__Exercise instructions__. Repeat, line for line, only the span that opens at the "y_pred, 14: 0.606 -> 0.6773" line and closes at the final line below. Skip the pictures.

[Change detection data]
--- START ---
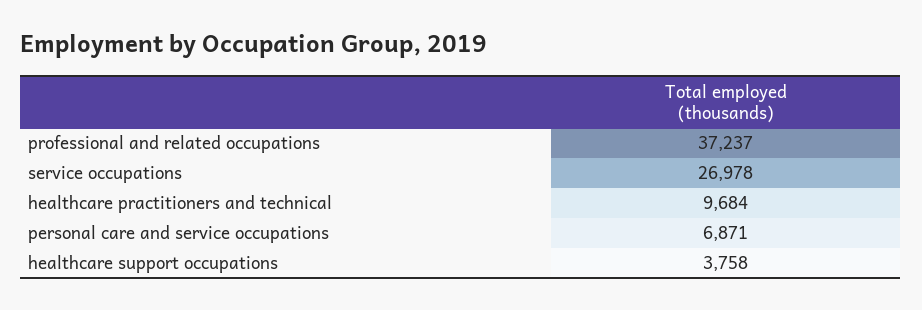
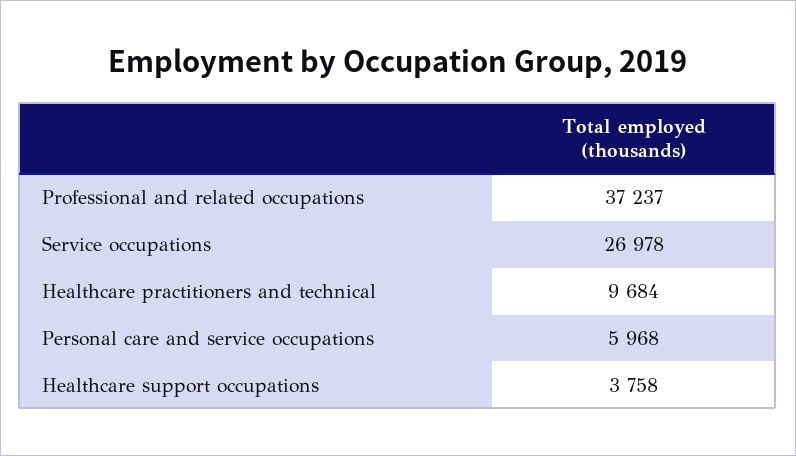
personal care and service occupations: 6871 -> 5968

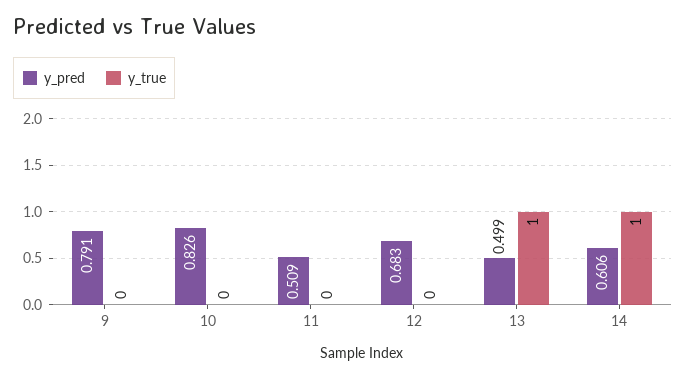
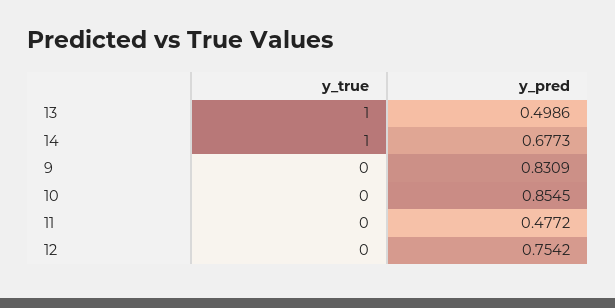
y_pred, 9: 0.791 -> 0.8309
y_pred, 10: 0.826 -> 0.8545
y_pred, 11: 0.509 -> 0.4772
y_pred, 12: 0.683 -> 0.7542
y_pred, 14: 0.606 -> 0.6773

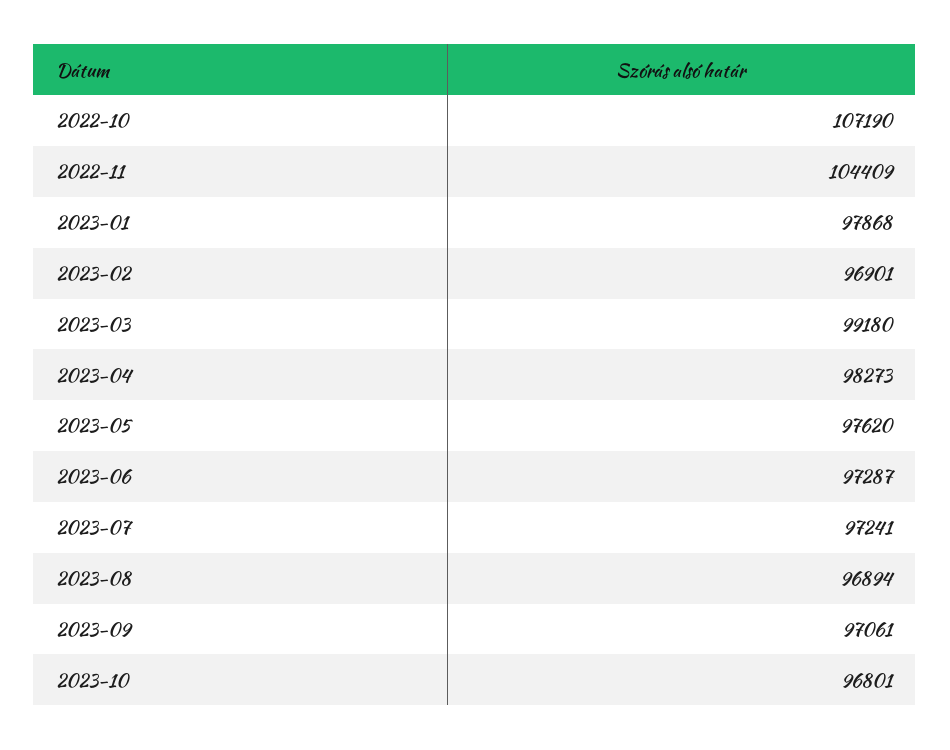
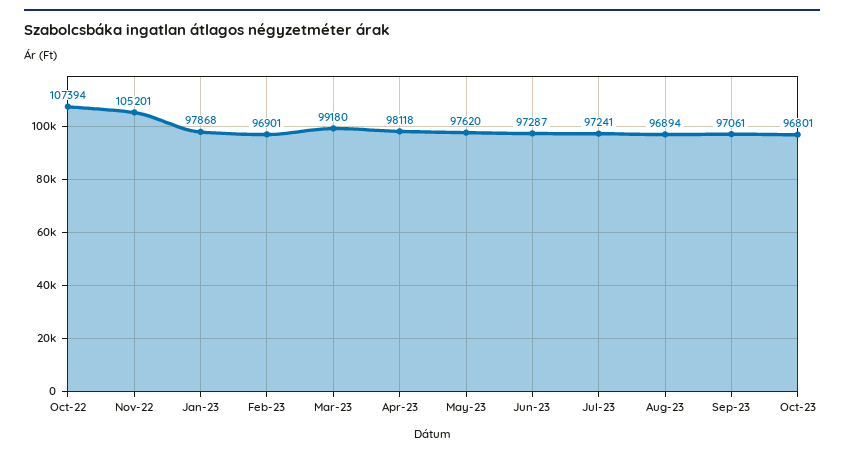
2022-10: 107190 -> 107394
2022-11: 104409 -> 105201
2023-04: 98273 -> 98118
--- END ---
__Expected answer__.
y_pred, 14: 0.606 -> 0.6773

2022-10: 107190 -> 107394
2022-11: 104409 -> 105201
2023-04: 98273 -> 98118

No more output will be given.